Meine großartige Kindheit
Shanghai ist wie ein großer Schmelztiegel der chinesischen Gesellschaft, hier versammeln sich die größten Talente. In einer Großstadt geht es lockerer zu und man kann sich besser aus allem raushalten. Der schnelle Arbeitsrhythmus mag für andere angenehm sein, aber ich bevorzuge eher ein gemächliches Tempo. Ich mag die eher unprätentiösen Orte, ein Feld, an dessen Rand sich ein Bach schlängelt und dergleichen. Es gibt ein Gedicht von Lord Byron, das meine Einstellung auf den Punkt bringt:There is a pleasure in the pathless woods,
There is a rapture on the lonely shore, …
Nanyang ist so ein gewöhnlicher Ort mit ganz normalen Menschen.
Der Mittelpunkt der Welt ist immer da, wo man gerade lebt.
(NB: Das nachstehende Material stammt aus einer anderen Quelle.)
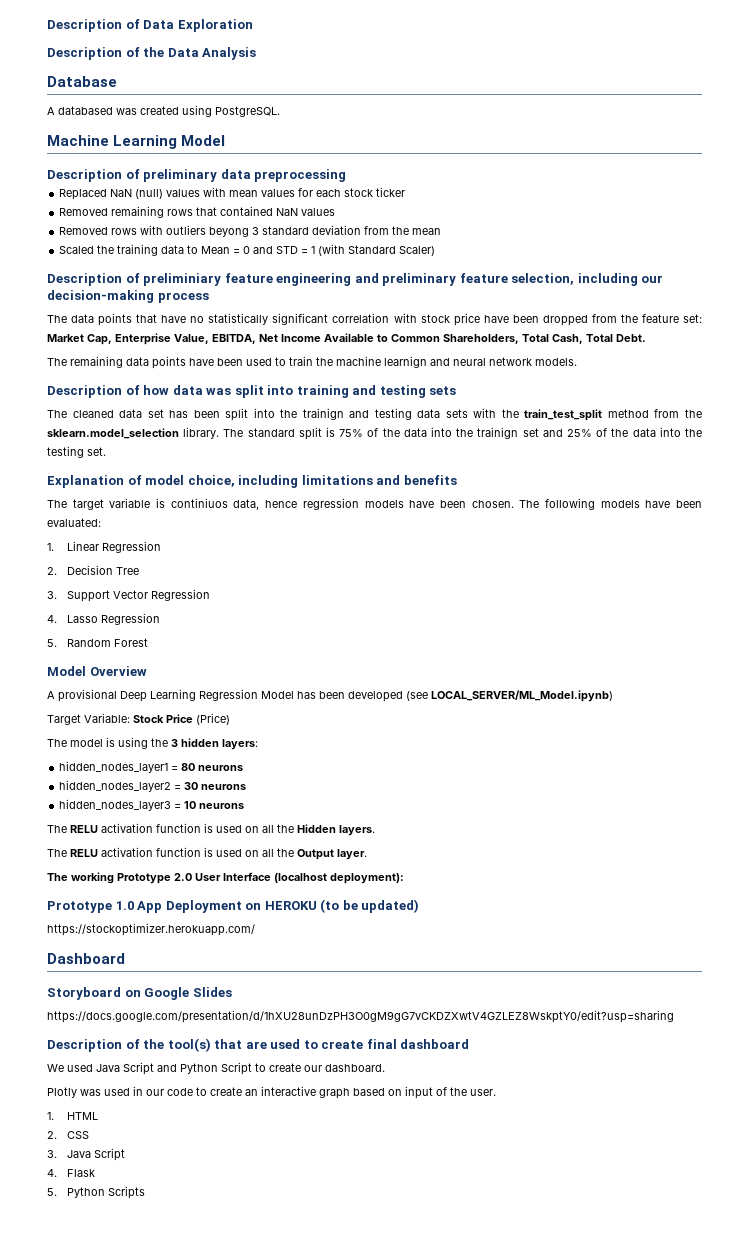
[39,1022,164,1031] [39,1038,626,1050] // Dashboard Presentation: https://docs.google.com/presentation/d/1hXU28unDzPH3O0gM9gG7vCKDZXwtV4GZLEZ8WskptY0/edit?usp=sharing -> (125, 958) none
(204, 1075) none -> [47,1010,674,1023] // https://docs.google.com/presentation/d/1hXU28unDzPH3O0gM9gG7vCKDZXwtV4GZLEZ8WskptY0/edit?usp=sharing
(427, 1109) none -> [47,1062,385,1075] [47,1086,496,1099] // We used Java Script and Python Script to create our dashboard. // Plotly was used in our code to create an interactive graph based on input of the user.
Im Dorf und in der Umgebung gab es viele spannende Orte. Mit meinen Freunden spielte ich am Fluss, im Wald oder auf den Feldern. Wir bastelten unser eigenes Spielzeug und fanden Essbares in der Natur. Im Frühling kosteten wir das zart sprießende Gras, rohe Akazienblüten und Ulmennüsse, im Sommer Maulbeeren, pelzige Pfirsiche, und Portulak und im Herbst wilde Melonen und die Beeren des Schwarzen Nachtschattens, von mir „Alltagsbohne“ genannt. Wir sammelten Abfallprodukte wie Plastikfolien, Glasflaschen oder Kupfer- und Eisenstücke, um sie gegen in der Auswahl begrenztes Knabberzeug einzutauschen. Es waren Zeiten des materiellen Mangels, und doch waren wir richtig glücklich. Ich könnte drei Tage und Nächte lang nur in Kindheitserinnerungen schwelgen. Tatsächlich habe ich schon lange vor, einen halbautobiografischen Roman über meine Kinderjahre zu schreiben: Meine großartige Kindheit. Allerdings bin nicht aus einer Kindheitsnostalgie heraus nach Nanyang zurückgekehrt – schließlich hat sich hier alles ziemlich verändert – es hatte sich einfach die Gelegenheit ergeben. Viele Menschen träumen von der Poesie des Lebens und fernen Orten und geben sich ungern mit den realen Gegebenheiten zufrieden, die sie unmittelbar vorfinden. Ich aber denke: Der Mittelpunkt der Welt ist immer da, wo man gerade lebt.
Ländliches Nanyang | © Zhang Zongxi
Hei Tao (黑桃), geboren in den 80er Jahren, arbeitete als Redakteur, Ladenbesitzer, Taxifahrer und Aushilfskraft bei der Lokalregierung. Seine Texte wurden unter anderem in den Literaturzeitschriften Reading Library (读库), Prose Poems (散文诗) und Hundred Gardens (百花园) veröffentlicht.